Puppets are heavy travelers, it seems: “There are so many human bodies and things required to make puppets look simple,” Thormahlen adds. When they filmed on a gondola in Venice, she was convinced that the mass of camera operators and puppeteers involved in shooting the scene was going to sink the boat.
Despite the challenges inherent in shooting all around the world — “We were essentially designing the plane while flying it,” Konner notes — it’s that fly-by-night sense of experimentation that adds to the show’s charm, and introduces puppets to a lot of settings you don’t otherwise find them. “There’s a reason you don’t see a ton of puppets on mountaintops in the Andes,” Konner warns, a testament to both the difficulty of location filming and, as his crew can attest during that shoot, the nonzero chance of getting food poisoning.
For Thormahlen, seeing Waffles and Mochi at the Sacred Valley in Peru, for instance, fit the North Star version of the show that had been in their heads for years: puppets in epic landscapes, eating delicious food. But the location shoots didn’t just involve Waffles and Mochi taking in the sights and snacks of wherever they visited. In each country, they scouted nearby schools to their respective shooting locations and interviewed kids about the various ingredients they were exploring — eggs, rice, and so on. “There was always the desire to have kids see other kids talking about the foods we all eat,” explains Thormahlen. “Every kid knows what a tomato is, but they may eat it in different ways.”

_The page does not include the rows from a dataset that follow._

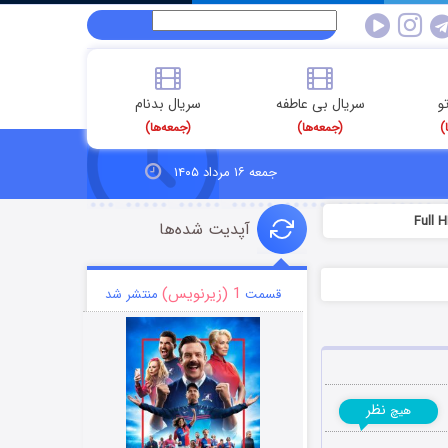
و
سریال بی عاطفه
سریال بدنام
)
(جمعه‌ها)
(جمعه‌ها)
جمعه ۱۶ مرداد ۱۴۰۵
آپدیت شده‌ها
1 (زیرنویس)
قسمت
منتشر شد
نظر
هیچ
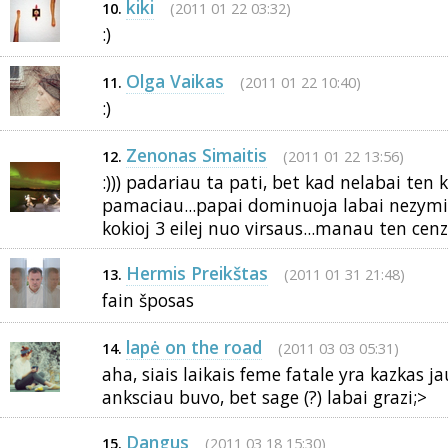
kiki
(2011 01 22 03:32)
10.
:)
Olga Vaikas
(2011 01 22 10:40)
11.
:)
Zenonas Simaitis
(2011 01 22 13:56)
12.
:))) padariau ta pati, bet kad nelabai ten 
pamaciau...papai dominuoja labai nezymia
kokioj 3 eilej nuo virsaus...manau ten cen
Hermis Preikštas
(2011 01 31 21:48)
13.
fain šposas
lapė on the road
(2011 03 03 05:31)
14.
aha, siais laikais feme fatale yra kazkas ja
anksciau buvo, bet sage (?) labai grazi;>
Dangus
(2011 03 18 15:30)
15.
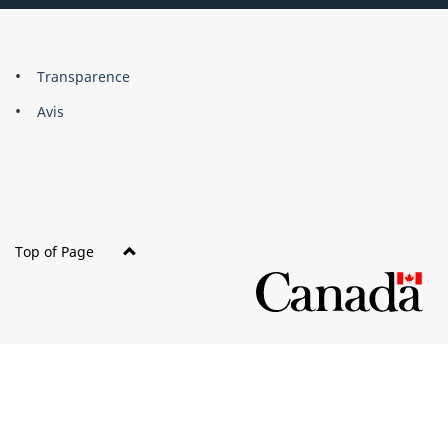
About
Brand
Transparence
this
Avis
site
Top of Page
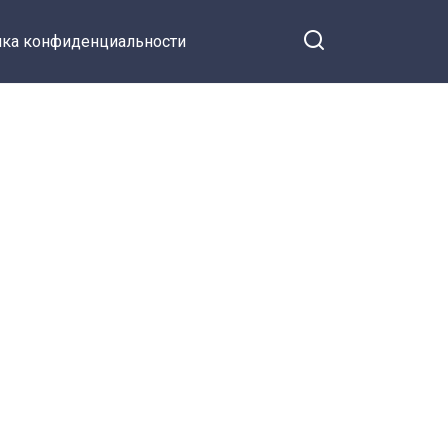
ка конфиденциальности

And of course, it’s not a kids’ show without catchy songs, and Waffles + Mochi had the added task of working in positive messages about food amongst the danceable tunes. Luckily, Thormahlen and Konner were able to enlist the talents of comedy songwriting duo Riki Lindhome and Kate Micucci (otherwise known as Garfunkel & Oates) to craft clever ditties befitting each episode. There’s the Sia-inspired “A Tomato Is a Fruit” (complete with the real Sia on vocals), the groovy Motown licks of “Umami,” explaining that mysterious, savory fifth flavor, and so on.
“We gave [Garfunkel & Oates] a lot of creative leeway” with the songs, Konner explains. The process couldn’t have gone more smoothly, it seems: Konner and Thormahlen would send outlines and points they wanted to hit, and they’d just come back with a perfectly polished two-minute track. “They’re machines, just incredible. I don’t know how they do what they do.”
But all of these elements — Mrs. Obama’s presence, the puppetry, the locations, the songs — meld into a cohesive dish intended to not just get kids cooking, but thinking about the food they eat every day. “We wanted the first ten episodes to feature ten ingredients that changed the world,” says Konner, from pickles’ long history of preservation to the staple ingredients (rice, potatoes) that helped build nations. They’ve got a laundry list of ingredients the show needs to get to: Honey, bread, and beans are some of the items Thormahlen said they’d like Waffles and Mochi to explore in future episodes. But of course, it’d be gauche to anticipate our second course while we’re still savoring the disarming delights of the first.